I’m about to start my third year of my fifties, and I’m not liking this age very much. When a decade of my life starts with appendicitis, it can’t be a good sign. Although my fifties have given me my first international trip and enabled me to afford all sorts of cool and useful gadgets, “the youth of old age” offers neither the pleasures of youth nor the benefits of old age.

Permit me to grouse a bit about why it stinks to be in one’s fifties.

You’re too old to do stuff, but not old enough to get out of doing it.

I don’t consider myself a “Bob the Builder” type, but I am able to fix things around the house. Or was able to until I started my fifties.

We bought a new dishwasher last year. The instructions seemed simple enough, so I thought I’d install it. I had installed appliances before. After hours of stretching, bending, and lifting, my body decided that it didn’t want to install a dishwasher anymore. I had to hire a handyman to finish the job.

But hire a handyman when your hair isn’t completely gray, and neighbors will look at you like, “What is his problem? He’s either lazy or can’t be trusted around tools.” If I were fifteen years older, not only would there be no shame in hiring a handyman, Boy Scouts will volunteer to help me as their Eagle Scout project!

The stuff you manage to do isn’t good enough.

One task we fifty-somethings can’t get out of is running stuff. Our current US president is 51, and his last two predecessors were in their fifties for at least half of their terms.

The problem is that we are not old enough to be considered wise and grandfatherly, and too old to be thought of as youthful and dynamic. We’re expected to be both, and we wind up being neither. We’re not wise enough not to do inappropriate things with a cigar or to avoid getting into a war without a valid reason or a plan. And we’re not dynamic enough to come up with a practical, cost-saving medical system.

You don’t have to be in charge of a global superpower to be expected to run things and wind up running them poorly. My kids are at the age when they’re supposed to be old enough to make their own choices, and my job is to try to keep them from making the wrong ones. This hasn’t worked out well so far.

As bad as these are, none of these compare to the ultimate woe of fifty-somethings…

If you die in your fifties, you’re a loser.

If you die before you’re 50, it’s a tragedy. If you die after you’re 60, you’re considered to have lived a “rich, full life.” But if you die in your fifties, it’s your own damn fault.

I’m only two months older than James Gandolfini. He has been deeply mourned and honored with many well-deserved accolades. But you can bet that while people are expressing their praise, they’re still thinking, “If only he ate right, exercised, and stopped smoking.”

Even when people in their fifties die of an incurable disease, it’s still considered their fault. Look at an obituary of someone born during the Kennedy administration who died of cancer. It typically reads that they “lost a bravely fought battle.” It’s as if they had fought more bravely, they would have won!
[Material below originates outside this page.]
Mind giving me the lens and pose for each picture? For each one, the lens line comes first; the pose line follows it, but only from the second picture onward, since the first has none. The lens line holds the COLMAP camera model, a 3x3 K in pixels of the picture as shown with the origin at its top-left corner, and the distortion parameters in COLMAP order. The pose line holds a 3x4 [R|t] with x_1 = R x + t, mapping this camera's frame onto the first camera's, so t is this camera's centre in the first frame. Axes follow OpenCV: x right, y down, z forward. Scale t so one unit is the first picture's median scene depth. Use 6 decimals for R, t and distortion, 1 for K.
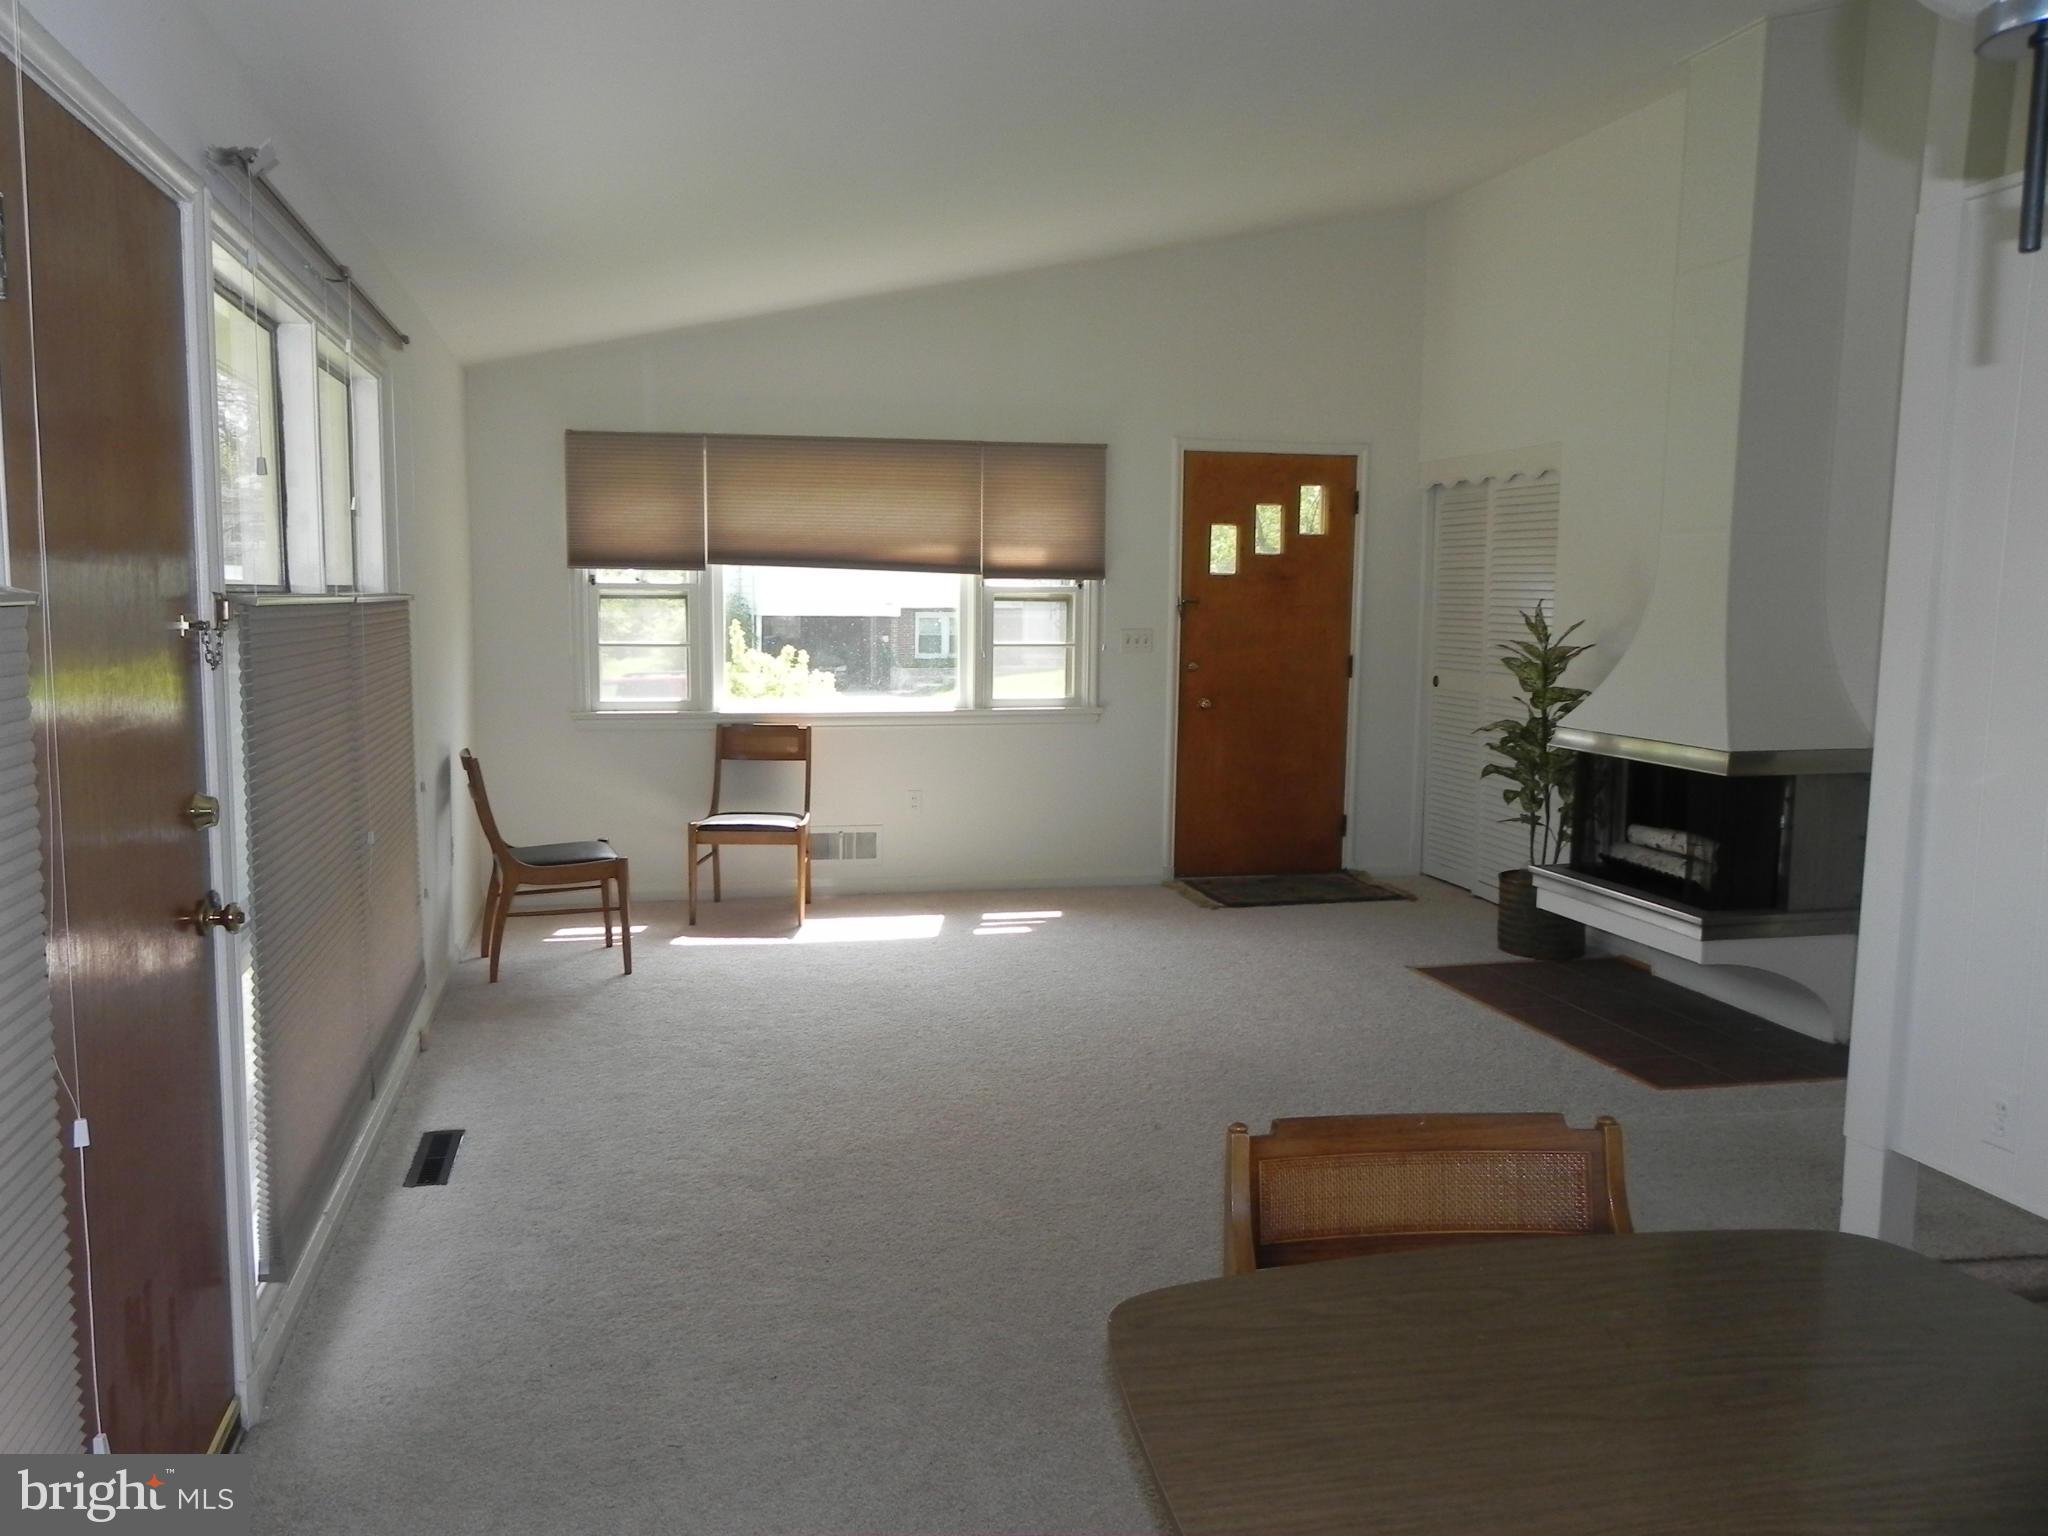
lens RADIAL K [[1654.0, 0, 1024.0], [0, 1654.0, 768.0], [0, 0, 1]] dist [0.041434, -0.003083]
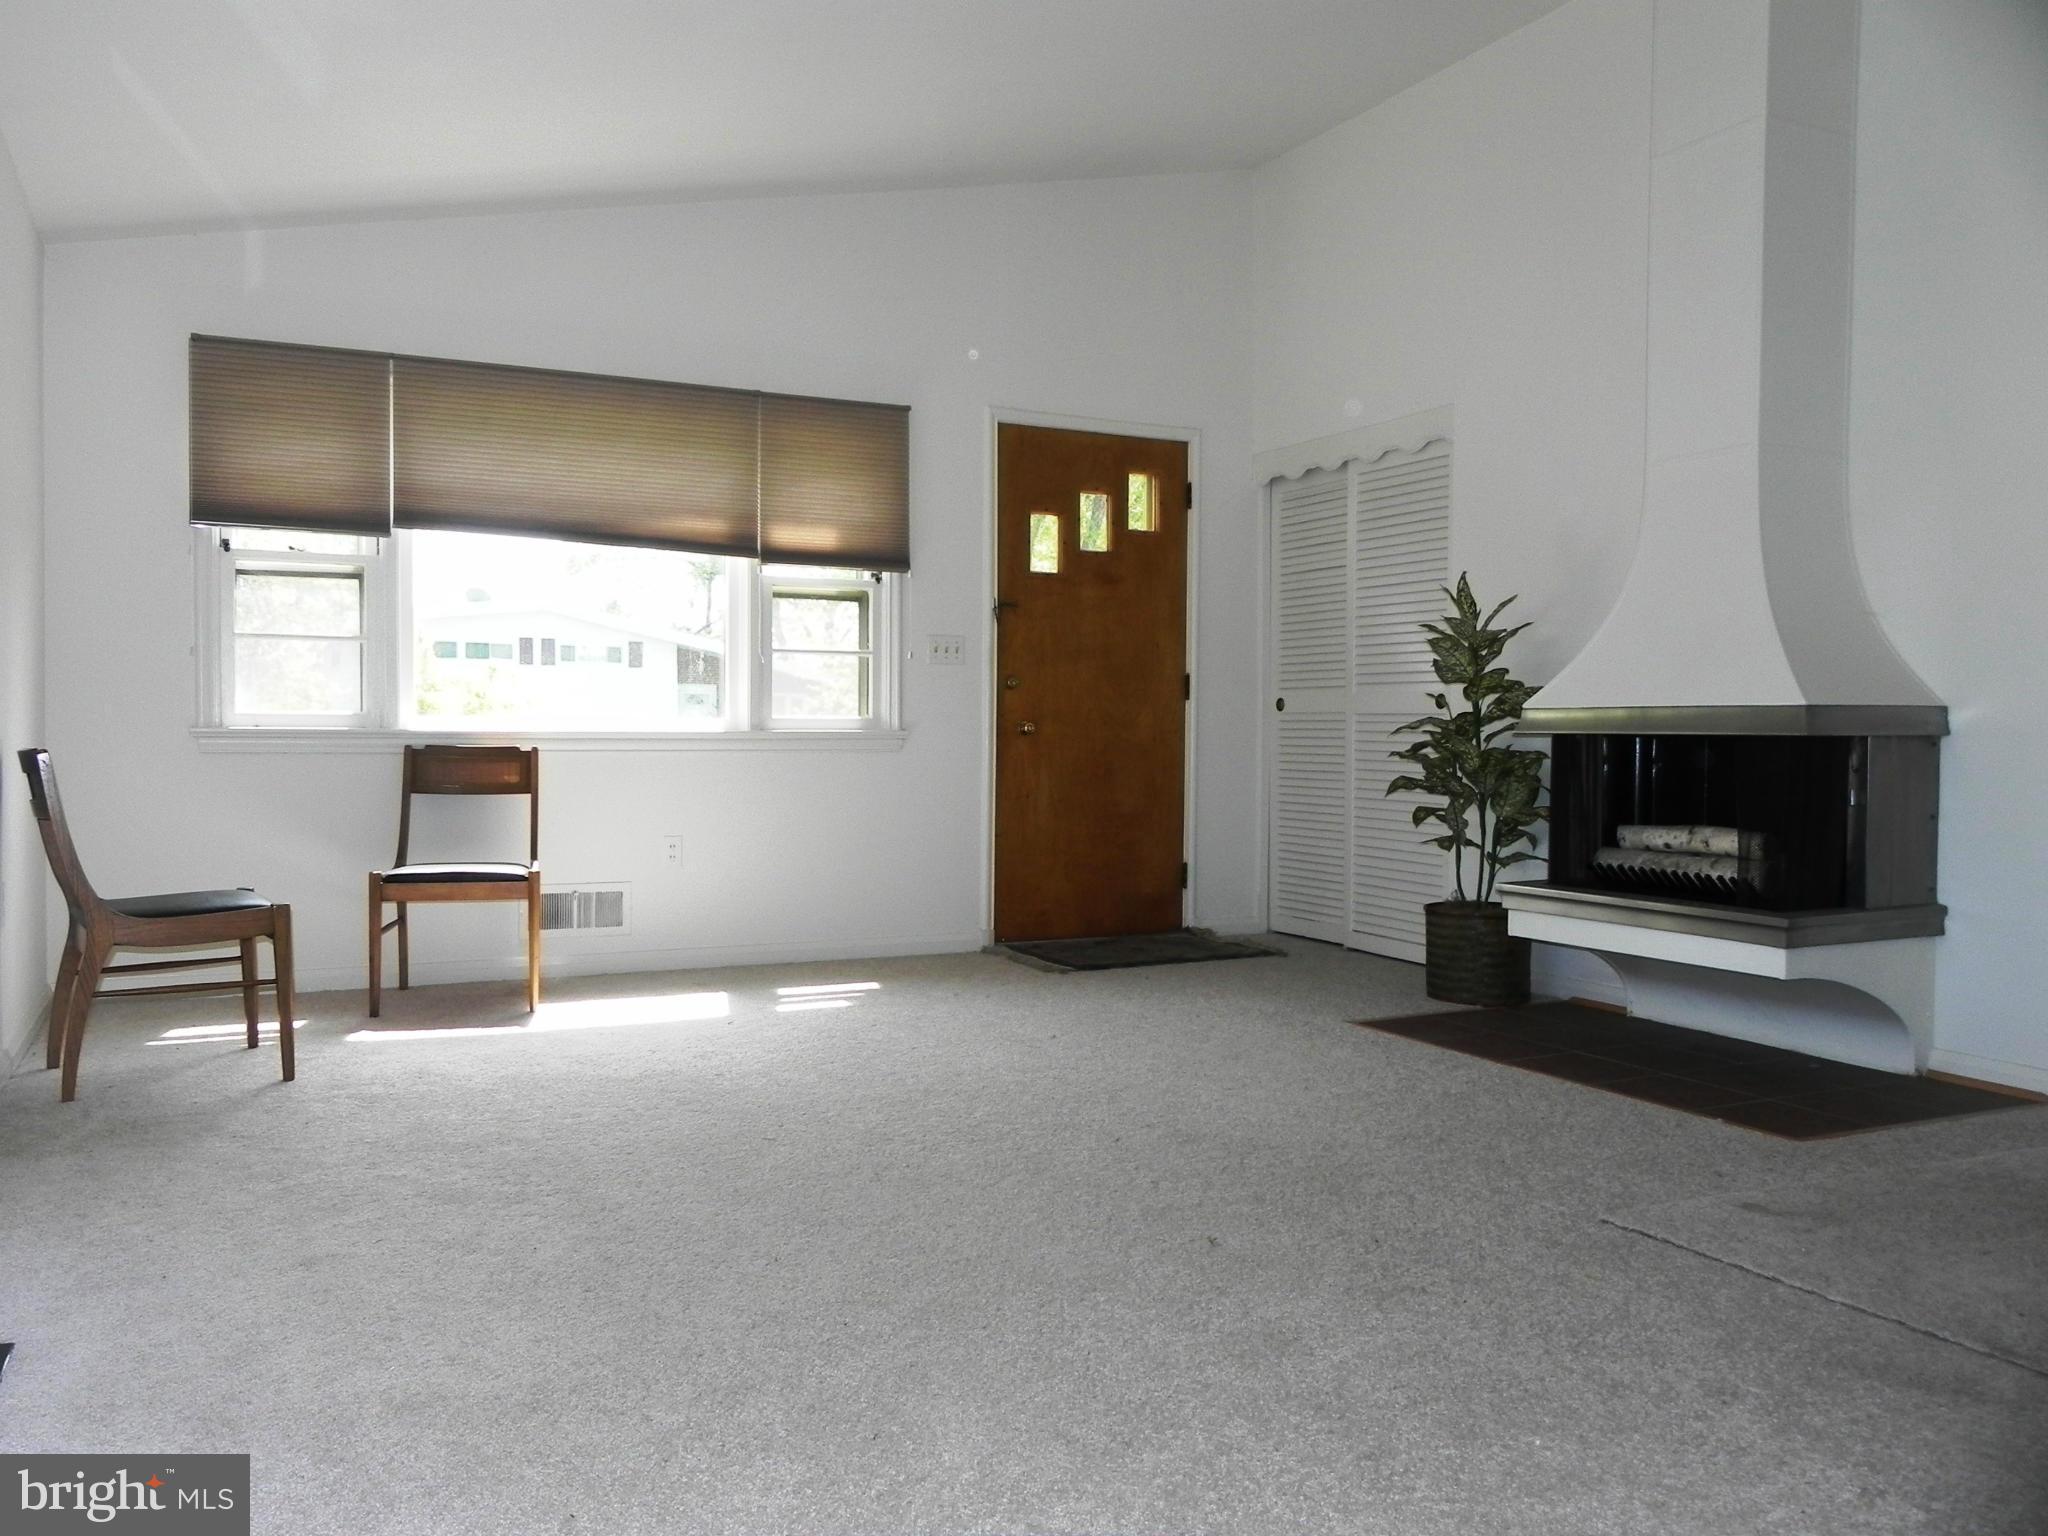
lens RADIAL K [[1606.2, 0, 1024.0], [0, 1606.2, 768.0], [0, 0, 1]] dist [0.009238, -0.029180]
pose [[0.973298, -0.010492, 0.229307, -0.082333], [0.030613, 0.995964, -0.084367, 0.052671], [-0.227496, 0.089134, 0.969691, 0.248759]]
With life expectancy is expected to reach 120 (unless you live in a country in perpetual famine with no sanitation and clean drinking water, and no one besides the occasional celebrity cares what happens to you), death at any age is treated like a personal failure. It’s as if you couldn’t muster the strength to overcome the natural biological process that enables a species to grow and stay healthy.

The fifties are not the youth of old age. We have neither the stamina and energy of youth, nor the wisdom and experience of old age. We don’t even qualify for senior discounts! It’s an age as awkward as the pimpliest parts of adolescence. It is an age, however, that I’m happy to live in. That’s because I don’t want to die in my fifties and look like a loser.